It remained below our radar that the EU needs to face another challenge ahead in this turbulent year. Beside fighting the “invisible enemy”, the EU leaders must adopt the next seven-year term multiannual financial framework. The seven-year budget is institutionalized way of determining how does the EU allocate its financial capabilities, and at the same time demonstrates the ability to deliver the agreement of a 27 Member States’ bloc.
The next MFF is set to serve over the following seven years (2021–2027). Vast amount of topics are on the agenda, but what draws the most attention for sure is the fight against Covid19 and its consequences for the national economic systems. However, there exists a very important need to shed the light towards, highly arguable, second most important issue of the EU solidarity and unity – migrations. What will be the financial policy towards (im)migration? Will migrants be eventually granted with some guarantees by their destination countries?
The EU leaders have proposed numerous instruments to financially address the ongoing migrant issues. There are several resources for the external dimension of migration feature under three different headings:
- Heading IV on migration and border management (2.7% of the overall MFF), which includes the proposals for the Asylum and Migration Fund and the Integrated Border Management Fund;
- Heading V on security and defence (2.1% of the overall MFF), which includes the proposal for the Internal Security Fund;
- Heading VI Neighbourhood and the world (9.6% of the overall MFF), which notably includes the new Neighbourhood, Development and International Cooperation Instrument (NDICI) in which migration is mainstreamed.
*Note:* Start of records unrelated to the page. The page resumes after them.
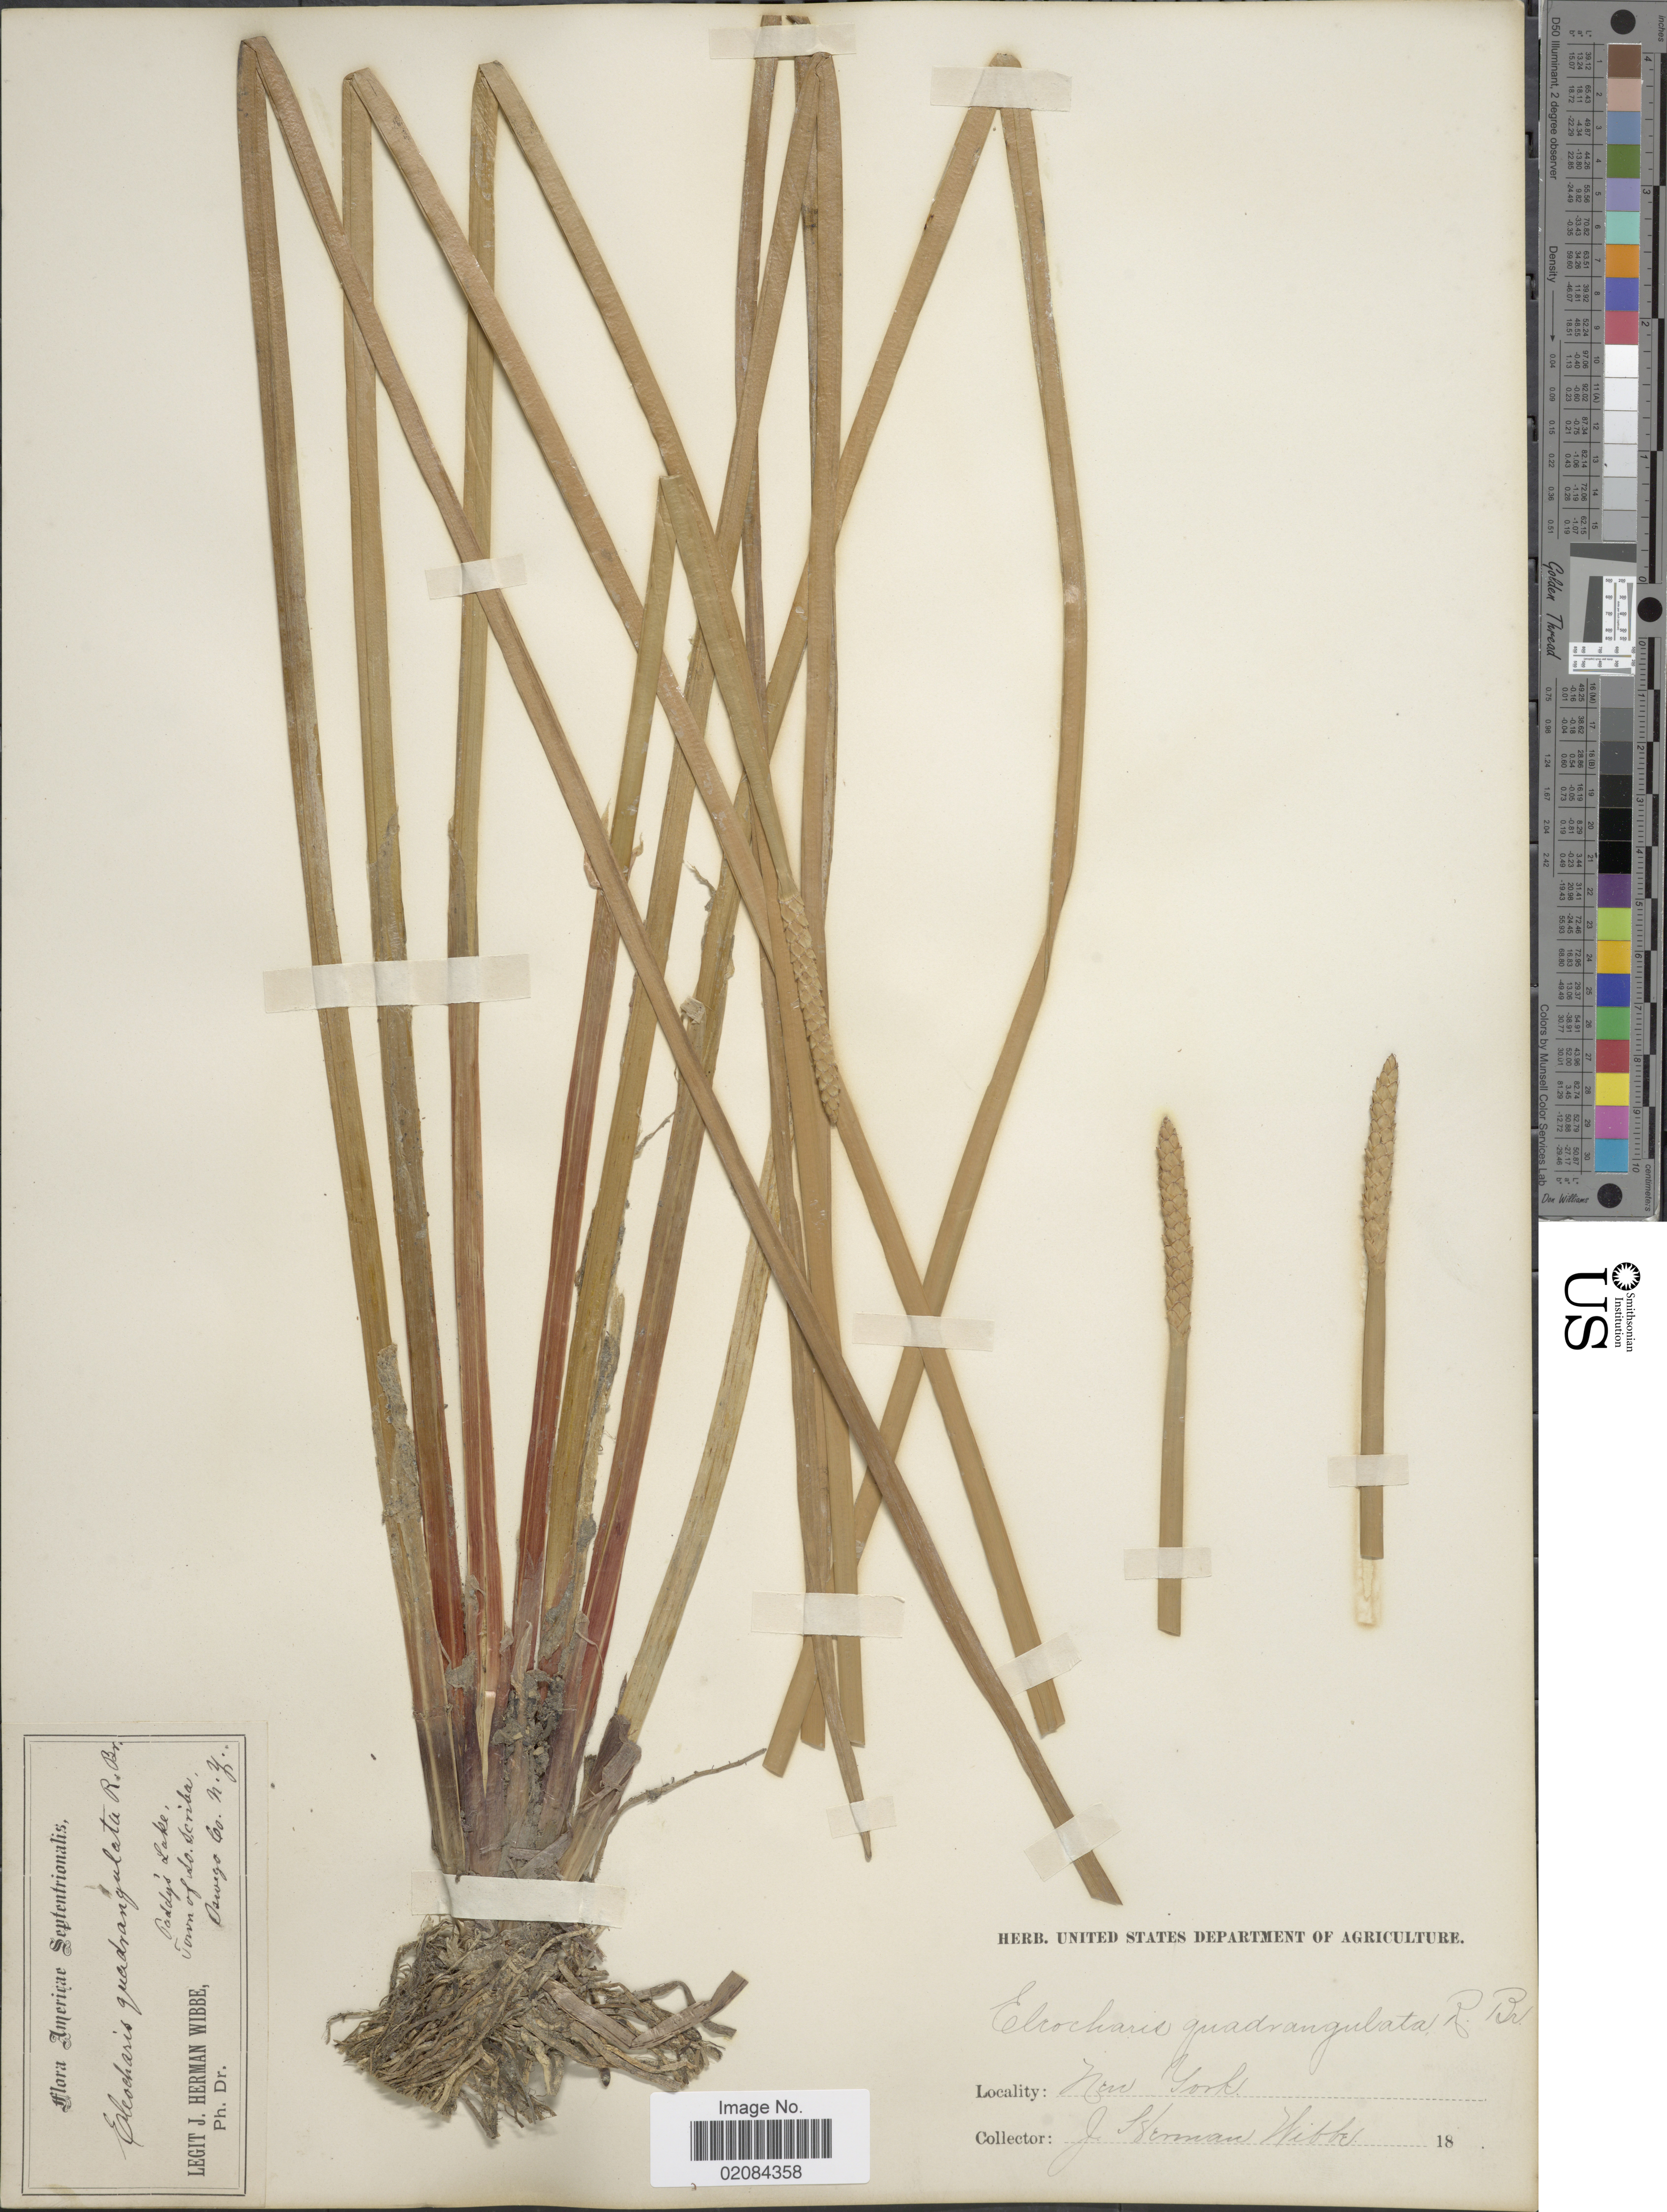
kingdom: Plantae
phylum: Tracheophyta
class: Liliopsida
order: Poales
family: Cyperaceae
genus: Eleocharis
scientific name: Eleocharis quadrangulata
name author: (Michx.) Roem. & Schult.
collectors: J. Wibbe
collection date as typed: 18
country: United States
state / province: New York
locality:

Both Heading IV and Heading V are administered by the Directorate-General for Migration and Home Affairs (DG Home), while the Directorate-General for Neighbourhood and Enlargement Negotiations (DG NEAR), the Directorate-General for International Cooperation and Development (DG DEVCO) and the European External Action Service (EEAS) administer Heading VI.
The proposed overall amount for Heading IV is €34.9 billion, compared to €13 billion for the period 2014-2020. This is a response to “increased migratory, mobility and security challenges, with more flexible funding instruments to address unforeseen migratory events and border protection”. It includes two components with dedicated instruments:
- A comprehensive approach to managing migration (“supporting a robust, realistic and fair policy”, with the Asylum and Migration Fund (AMF), which is allocated €10.4 billion. As a comparison, the previous Asylum, Migration and Integration Fund was allocated €3.1 billion. From the proposed AMF, each Member State will receive a fixed sum of €5 million with the remainder distributed based on an assessment of the pressures faced and taking into account proportions in the area of asylum (30%), legal migration and integration (30%) and countering irregular migration and return (40%)–however, no specific justification is provided for the higher weighting for ‘countering irregular migration’ priority. Some feel that the current allocation rules may create incentives to enforce return decisions to the detriment of actions in the field of asylum, legal migration and integration.
As stated on the official EU Commission’s web portal, the Presidency also presented to the Council a progress report outlining developments achieved in the negotiations on MFF-related sectoral proposals. Mr. George Ciamba, Romanian Minister Delegate for European Affairs, has stated that work on the MFF is steadily progressing. Discussions on climate mainstreaming and migration addressed some of the key elements in the proposed MFF and will feed into the leaders’ discussion. At the same time, the common understandings reached by the Romanian Presidency of the EU Council with the current European Parliament on MFF related sectoral programmes would contribute later on to the preparation and timely implementation of the next programmes.
As ECDPM report claims, “while migration concerns loom large, another concern is about how to preserve the sustainable development and long-term focus of EU external action”. They further report that a strong pressure of the past years has “influenced the development agenda and pushed migration spending into grey zones between migration interests of the EU and partner countries”. The narrative has been strongly influenced by EU concerns and does not always follow migration realities and priorities in developing partner countries.
It is remained to be seen how the future economic allocation towards this issue will be facilitated. The EU Commission will for sure need to take all the measures not to lose its attitude for sensitive migrants’ issues, as they are still keeping entering the Western European states.